Segment Open

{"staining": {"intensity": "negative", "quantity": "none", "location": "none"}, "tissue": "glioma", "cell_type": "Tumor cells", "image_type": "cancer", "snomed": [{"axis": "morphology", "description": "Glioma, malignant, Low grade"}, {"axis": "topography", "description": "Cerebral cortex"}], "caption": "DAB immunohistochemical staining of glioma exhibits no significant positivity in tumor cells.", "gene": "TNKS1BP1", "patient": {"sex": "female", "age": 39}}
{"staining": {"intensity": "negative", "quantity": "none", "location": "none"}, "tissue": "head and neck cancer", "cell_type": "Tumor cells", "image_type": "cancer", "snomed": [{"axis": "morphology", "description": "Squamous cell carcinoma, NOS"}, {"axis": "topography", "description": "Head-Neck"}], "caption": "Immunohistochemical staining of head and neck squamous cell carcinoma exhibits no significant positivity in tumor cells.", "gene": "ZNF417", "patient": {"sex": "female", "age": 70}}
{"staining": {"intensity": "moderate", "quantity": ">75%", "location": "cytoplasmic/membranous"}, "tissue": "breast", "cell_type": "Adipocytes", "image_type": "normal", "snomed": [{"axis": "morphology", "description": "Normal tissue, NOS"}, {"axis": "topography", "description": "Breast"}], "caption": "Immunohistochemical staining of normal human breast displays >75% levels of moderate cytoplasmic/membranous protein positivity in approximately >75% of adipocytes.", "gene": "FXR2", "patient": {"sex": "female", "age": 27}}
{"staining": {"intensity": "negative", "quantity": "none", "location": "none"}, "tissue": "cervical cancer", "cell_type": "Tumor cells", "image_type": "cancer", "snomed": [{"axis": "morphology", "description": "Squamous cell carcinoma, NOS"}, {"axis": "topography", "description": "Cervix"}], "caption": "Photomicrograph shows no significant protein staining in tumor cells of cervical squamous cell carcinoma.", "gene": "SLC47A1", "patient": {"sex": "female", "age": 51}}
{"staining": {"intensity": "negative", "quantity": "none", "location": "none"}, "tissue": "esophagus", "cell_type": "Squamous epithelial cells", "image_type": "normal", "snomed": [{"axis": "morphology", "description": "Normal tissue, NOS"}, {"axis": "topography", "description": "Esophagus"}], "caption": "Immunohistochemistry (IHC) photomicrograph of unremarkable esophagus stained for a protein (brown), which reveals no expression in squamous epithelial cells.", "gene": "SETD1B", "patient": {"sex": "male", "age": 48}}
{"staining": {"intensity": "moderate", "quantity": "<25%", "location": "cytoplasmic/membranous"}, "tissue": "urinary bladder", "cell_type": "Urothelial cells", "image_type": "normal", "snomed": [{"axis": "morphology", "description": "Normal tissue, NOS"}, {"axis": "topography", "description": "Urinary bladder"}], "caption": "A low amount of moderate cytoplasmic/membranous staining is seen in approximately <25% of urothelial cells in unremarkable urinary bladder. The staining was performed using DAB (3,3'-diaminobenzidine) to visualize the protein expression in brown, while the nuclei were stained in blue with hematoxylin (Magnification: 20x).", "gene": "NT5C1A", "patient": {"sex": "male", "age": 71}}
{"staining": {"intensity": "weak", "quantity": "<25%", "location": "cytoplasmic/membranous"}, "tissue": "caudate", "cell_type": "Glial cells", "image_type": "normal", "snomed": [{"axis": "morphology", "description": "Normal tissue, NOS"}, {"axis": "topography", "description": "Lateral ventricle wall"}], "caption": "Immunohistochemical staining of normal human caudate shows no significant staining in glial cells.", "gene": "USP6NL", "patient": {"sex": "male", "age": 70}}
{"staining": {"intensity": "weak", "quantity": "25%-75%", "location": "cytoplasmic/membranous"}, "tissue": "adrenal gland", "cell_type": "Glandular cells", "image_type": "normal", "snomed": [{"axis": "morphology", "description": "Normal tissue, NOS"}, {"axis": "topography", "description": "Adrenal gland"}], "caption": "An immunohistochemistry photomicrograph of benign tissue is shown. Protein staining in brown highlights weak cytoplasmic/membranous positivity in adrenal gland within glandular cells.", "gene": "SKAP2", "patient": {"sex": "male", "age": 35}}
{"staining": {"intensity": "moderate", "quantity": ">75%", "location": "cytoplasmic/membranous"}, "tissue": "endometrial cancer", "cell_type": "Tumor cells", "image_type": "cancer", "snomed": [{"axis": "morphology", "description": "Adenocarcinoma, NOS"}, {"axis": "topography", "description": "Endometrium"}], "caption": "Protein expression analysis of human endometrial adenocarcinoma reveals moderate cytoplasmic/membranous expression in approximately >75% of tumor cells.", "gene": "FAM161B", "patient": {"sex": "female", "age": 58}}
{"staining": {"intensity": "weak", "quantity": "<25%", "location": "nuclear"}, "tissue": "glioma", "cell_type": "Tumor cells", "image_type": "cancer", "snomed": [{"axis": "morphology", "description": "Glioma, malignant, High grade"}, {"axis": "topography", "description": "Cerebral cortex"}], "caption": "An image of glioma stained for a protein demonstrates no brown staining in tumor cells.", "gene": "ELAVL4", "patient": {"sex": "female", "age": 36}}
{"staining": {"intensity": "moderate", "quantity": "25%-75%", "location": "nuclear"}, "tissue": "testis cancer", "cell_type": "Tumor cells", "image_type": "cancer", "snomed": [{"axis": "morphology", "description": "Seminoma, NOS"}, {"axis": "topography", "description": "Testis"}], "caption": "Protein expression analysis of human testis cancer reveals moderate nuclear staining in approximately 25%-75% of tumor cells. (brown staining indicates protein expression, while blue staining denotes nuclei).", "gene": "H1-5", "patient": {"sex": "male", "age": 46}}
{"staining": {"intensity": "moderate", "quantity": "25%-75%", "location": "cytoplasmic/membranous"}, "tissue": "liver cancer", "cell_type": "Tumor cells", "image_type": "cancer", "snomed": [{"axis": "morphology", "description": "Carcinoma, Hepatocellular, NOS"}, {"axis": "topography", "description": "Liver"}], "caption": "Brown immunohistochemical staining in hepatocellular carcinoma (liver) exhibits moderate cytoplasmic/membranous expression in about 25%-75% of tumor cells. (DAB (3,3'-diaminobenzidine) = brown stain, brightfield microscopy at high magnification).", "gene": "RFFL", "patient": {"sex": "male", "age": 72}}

Segment Closed

Please output exactly the lines between the one holding "no significant protein" and the one holding "normal human caudate" in the records above, inclusive, and nothing more.

**EXERCISE OUTPUT:**
{"staining": {"intensity": "negative", "quantity": "none", "location": "none"}, "tissue": "cervical cancer", "cell_type": "Tumor cells", "image_type": "cancer", "snomed": [{"axis": "morphology", "description": "Squamous cell carcinoma, NOS"}, {"axis": "topography", "description": "Cervix"}], "caption": "Photomicrograph shows no significant protein staining in tumor cells of cervical squamous cell carcinoma.", "gene": "SLC47A1", "patient": {"sex": "female", "age": 51}}
{"staining": {"intensity": "negative", "quantity": "none", "location": "none"}, "tissue": "esophagus", "cell_type": "Squamous epithelial cells", "image_type": "normal", "snomed": [{"axis": "morphology", "description": "Normal tissue, NOS"}, {"axis": "topography", "description": "Esophagus"}], "caption": "Immunohistochemistry (IHC) photomicrograph of unremarkable esophagus stained for a protein (brown), which reveals no expression in squamous epithelial cells.", "gene": "SETD1B", "patient": {"sex": "male", "age": 48}}
{"staining": {"intensity": "moderate", "quantity": "<25%", "location": "cytoplasmic/membranous"}, "tissue": "urinary bladder", "cell_type": "Urothelial cells", "image_type": "normal", "snomed": [{"axis": "morphology", "description": "Normal tissue, NOS"}, {"axis": "topography", "description": "Urinary bladder"}], "caption": "A low amount of moderate cytoplasmic/membranous staining is seen in approximately <25% of urothelial cells in unremarkable urinary bladder. The staining was performed using DAB (3,3'-diaminobenzidine) to visualize the protein expression in brown, while the nuclei were stained in blue with hematoxylin (Magnification: 20x).", "gene": "NT5C1A", "patient": {"sex": "male", "age": 71}}
{"staining": {"intensity": "weak", "quantity": "<25%", "location": "cytoplasmic/membranous"}, "tissue": "caudate", "cell_type": "Glial cells", "image_type": "normal", "snomed": [{"axis": "morphology", "description": "Normal tissue, NOS"}, {"axis": "topography", "description": "Lateral ventricle wall"}], "caption": "Immunohistochemical staining of normal human caudate shows no significant staining in glial cells.", "gene": "USP6NL", "patient": {"sex": "male", "age": 70}}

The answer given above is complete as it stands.